▶ _Activity_:
List each line in the items below that contains the string "Montag", copying every such line in full.

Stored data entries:
"""
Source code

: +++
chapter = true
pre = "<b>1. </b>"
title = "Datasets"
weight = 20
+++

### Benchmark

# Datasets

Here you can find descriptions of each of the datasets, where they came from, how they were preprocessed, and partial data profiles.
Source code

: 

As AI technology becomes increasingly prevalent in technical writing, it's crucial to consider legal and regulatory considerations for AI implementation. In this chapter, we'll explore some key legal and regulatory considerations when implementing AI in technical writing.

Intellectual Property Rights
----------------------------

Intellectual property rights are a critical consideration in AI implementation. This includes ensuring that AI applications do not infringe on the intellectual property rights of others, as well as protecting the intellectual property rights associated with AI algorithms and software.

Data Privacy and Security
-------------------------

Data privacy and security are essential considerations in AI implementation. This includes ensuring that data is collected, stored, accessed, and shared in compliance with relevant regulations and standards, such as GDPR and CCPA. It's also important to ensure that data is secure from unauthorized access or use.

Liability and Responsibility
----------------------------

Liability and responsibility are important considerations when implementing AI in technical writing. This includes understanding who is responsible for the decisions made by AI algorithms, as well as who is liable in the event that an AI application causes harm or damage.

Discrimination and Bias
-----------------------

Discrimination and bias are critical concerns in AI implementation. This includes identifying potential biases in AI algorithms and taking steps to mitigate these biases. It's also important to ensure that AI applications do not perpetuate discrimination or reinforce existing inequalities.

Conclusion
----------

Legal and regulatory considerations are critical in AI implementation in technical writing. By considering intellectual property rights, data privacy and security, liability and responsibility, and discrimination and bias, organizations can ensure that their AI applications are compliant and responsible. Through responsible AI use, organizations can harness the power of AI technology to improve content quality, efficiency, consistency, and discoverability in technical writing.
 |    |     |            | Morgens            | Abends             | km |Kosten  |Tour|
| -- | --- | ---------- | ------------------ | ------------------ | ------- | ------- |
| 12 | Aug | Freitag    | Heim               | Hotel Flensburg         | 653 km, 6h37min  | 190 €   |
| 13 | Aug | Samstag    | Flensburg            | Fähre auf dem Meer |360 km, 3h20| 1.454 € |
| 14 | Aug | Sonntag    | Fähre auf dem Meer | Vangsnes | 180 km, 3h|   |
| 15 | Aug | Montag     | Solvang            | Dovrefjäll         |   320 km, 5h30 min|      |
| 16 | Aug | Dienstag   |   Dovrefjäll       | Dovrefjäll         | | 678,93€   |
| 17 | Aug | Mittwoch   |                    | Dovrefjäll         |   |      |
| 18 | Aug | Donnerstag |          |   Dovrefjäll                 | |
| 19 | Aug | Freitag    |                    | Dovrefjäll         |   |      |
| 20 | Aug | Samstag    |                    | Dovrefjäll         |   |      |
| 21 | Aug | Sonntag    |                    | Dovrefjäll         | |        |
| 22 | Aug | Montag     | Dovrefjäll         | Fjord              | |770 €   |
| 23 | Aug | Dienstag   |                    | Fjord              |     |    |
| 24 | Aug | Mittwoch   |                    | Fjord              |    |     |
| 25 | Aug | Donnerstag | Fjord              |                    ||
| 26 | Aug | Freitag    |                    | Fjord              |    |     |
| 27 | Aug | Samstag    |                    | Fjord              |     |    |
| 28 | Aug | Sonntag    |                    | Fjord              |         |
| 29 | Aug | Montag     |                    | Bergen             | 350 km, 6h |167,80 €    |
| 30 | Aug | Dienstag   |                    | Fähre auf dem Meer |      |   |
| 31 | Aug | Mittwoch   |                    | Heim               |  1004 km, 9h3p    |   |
"""
▶ _Reply to the task_:
| 15 | Aug | Montag     | Solvang            | Dovrefjäll         |   320 km, 5h30 min|      |
| 22 | Aug | Montag     | Dovrefjäll         | Fjord              | |770 €   |
| 29 | Aug | Montag     |                    | Bergen             | 350 km, 6h |167,80 €    |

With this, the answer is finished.